In order for a company to undertake training of an apprentice they need to be formally approved. Typical requirements are that they have minimum one employee, which has obtained an upper secondary VET qualification within the occupation that the apprentice wishes to be trained in and that the company can meet the requirements specified in the training plan including equipment requirements. In order to start training the company and the apprentice have to sign an apprenticeship contract, which is legally binding for both parties. Two or more companies may typically be able to share an apprentice, which can be an opportunity for example for highly specialised companies. Apprentices learn by working on actual tasks in a real work environment with other colleagues being supervised and supported by the trainer as needed.
In apprenticeship based training, students also attend vocational schools on a part time basis. The duration of school-based versus in-company training vary from country to country. The school based training is aimed to reinforce what is learned through company based-training and to ensure that the student acquire knowledge, competences and skills, which are relevant to the occupation and occupational mobility. The aim is also to ensure that the school part of the programme develop students’ general competences and lay the foundation for lifelong learning.

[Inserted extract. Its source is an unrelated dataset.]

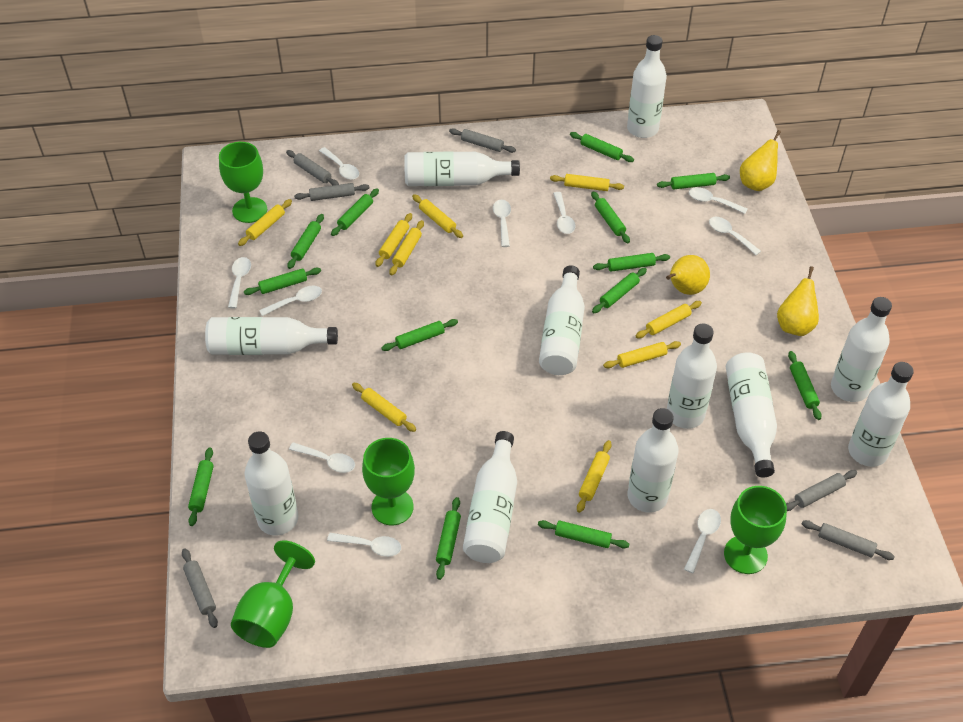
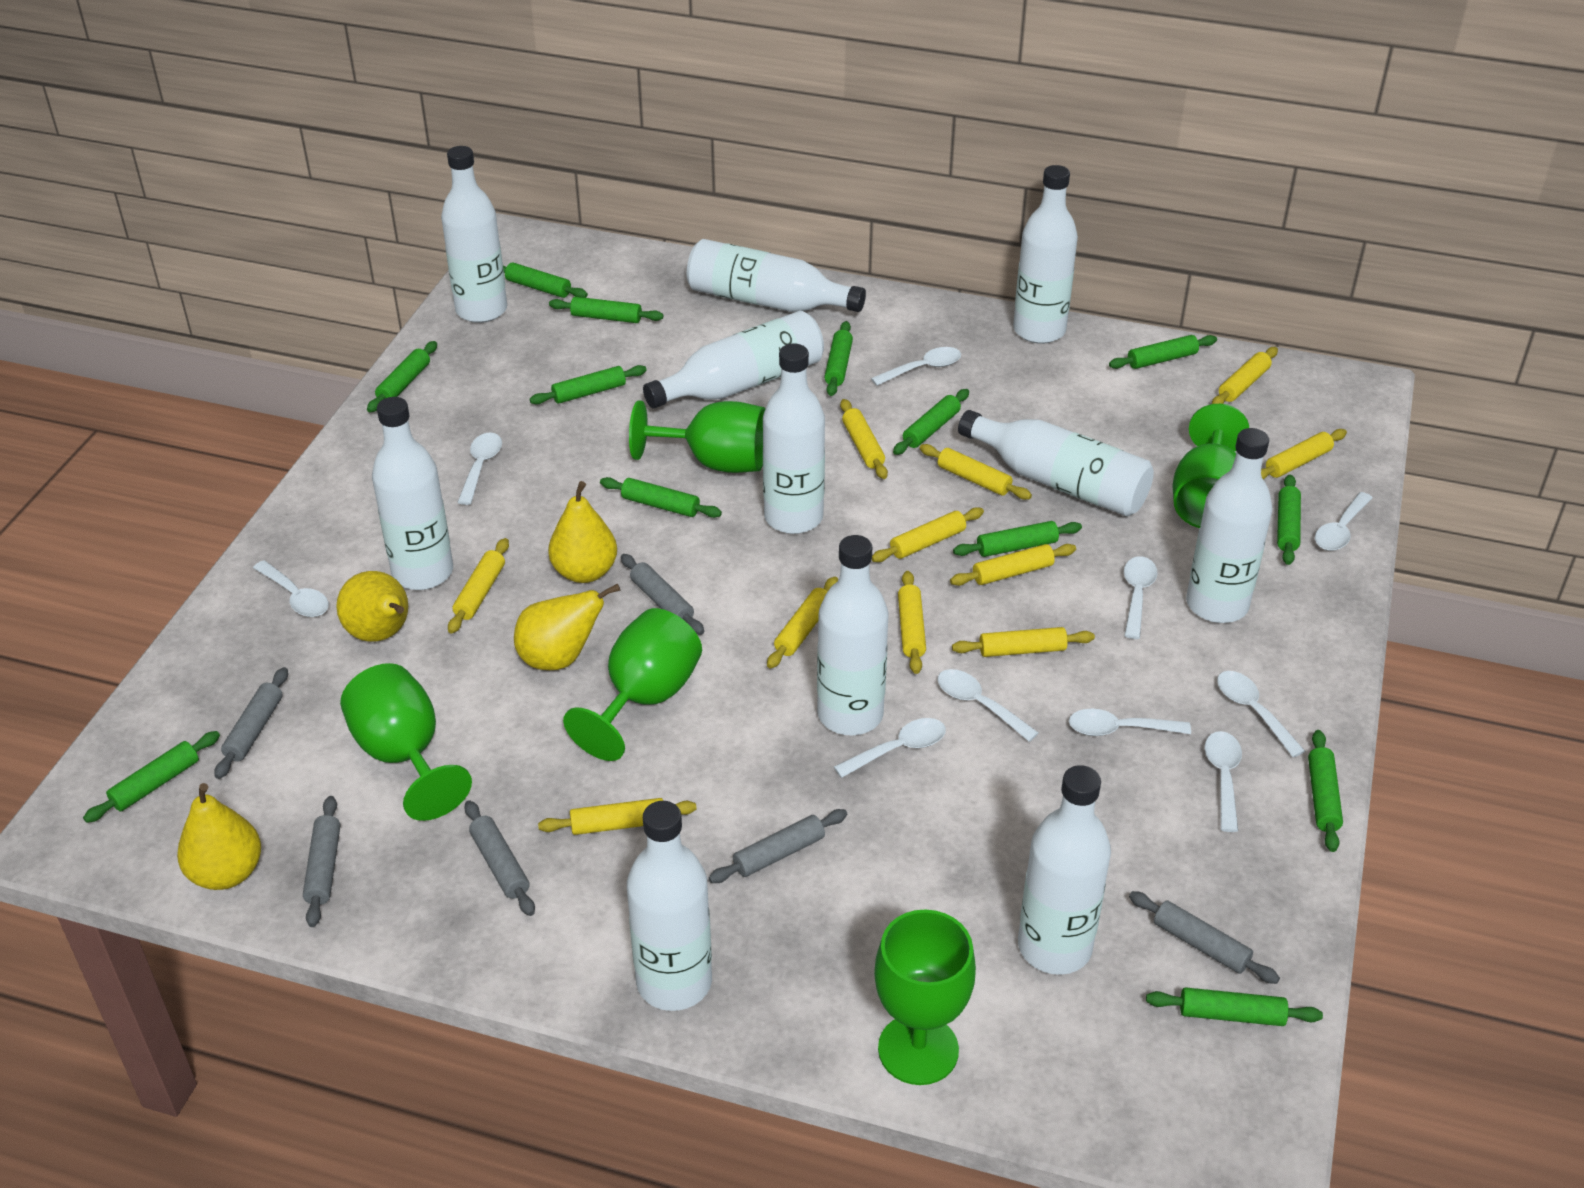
green goblet: [219,142,267,223] [231,540,315,648] [362,438,415,525] [724,486,787,574] = 4 -> [340,663,472,821] [563,608,702,761] [629,400,765,473] [874,910,976,1085] [1173,404,1249,528] = 5
yellow pear: [666,255,710,295] [740,130,781,191] [777,266,819,336] = 3 -> [177,783,261,890] [336,571,408,642] [514,583,621,670] [548,481,617,583] = 4
yellow rolling pin: [238,199,292,246] [352,383,416,432] [375,213,412,267] [389,220,424,275] [412,194,463,238] [550,174,624,191] [577,440,612,513] [603,341,681,368] [636,301,702,338] = 9 -> [448,538,509,634] [538,798,697,835] [767,577,838,669] [840,399,888,479] [872,507,984,562] [898,571,926,674] [919,444,1032,500] [950,544,1076,586] [952,627,1095,657] [1212,347,1278,404] [1261,429,1347,480] = 11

The training plan is key to linking the company based part of the training and the school education. A clear distribution of responsibilities, communication and cooperation between the company and the school and clear feedback mechanisms on student progress are essential features in successful apprenticeship. The VET schools or social partner representatives will often take lead in ensuring mechanisms, which can support efficient cooperation.
Trainers in apprenticeship companies will have a VET qualification in the field for which he/she trains, and this may be supplemented by a certificate as in-company trainer, which is compulsory in some apprenticeship systems. The VET teacher at schools will have different qualifications depending upon the subjects they teach. If they teach theoretical subjects they will minimum have a qualification at a bachelor level supplemented by pedagogical training. Teachers that teach more practice oriented topics will typically have a vocational qualification supplemented by pedagogical training. Teachers at VET schools will typically also have some labour market experience prior to teaching.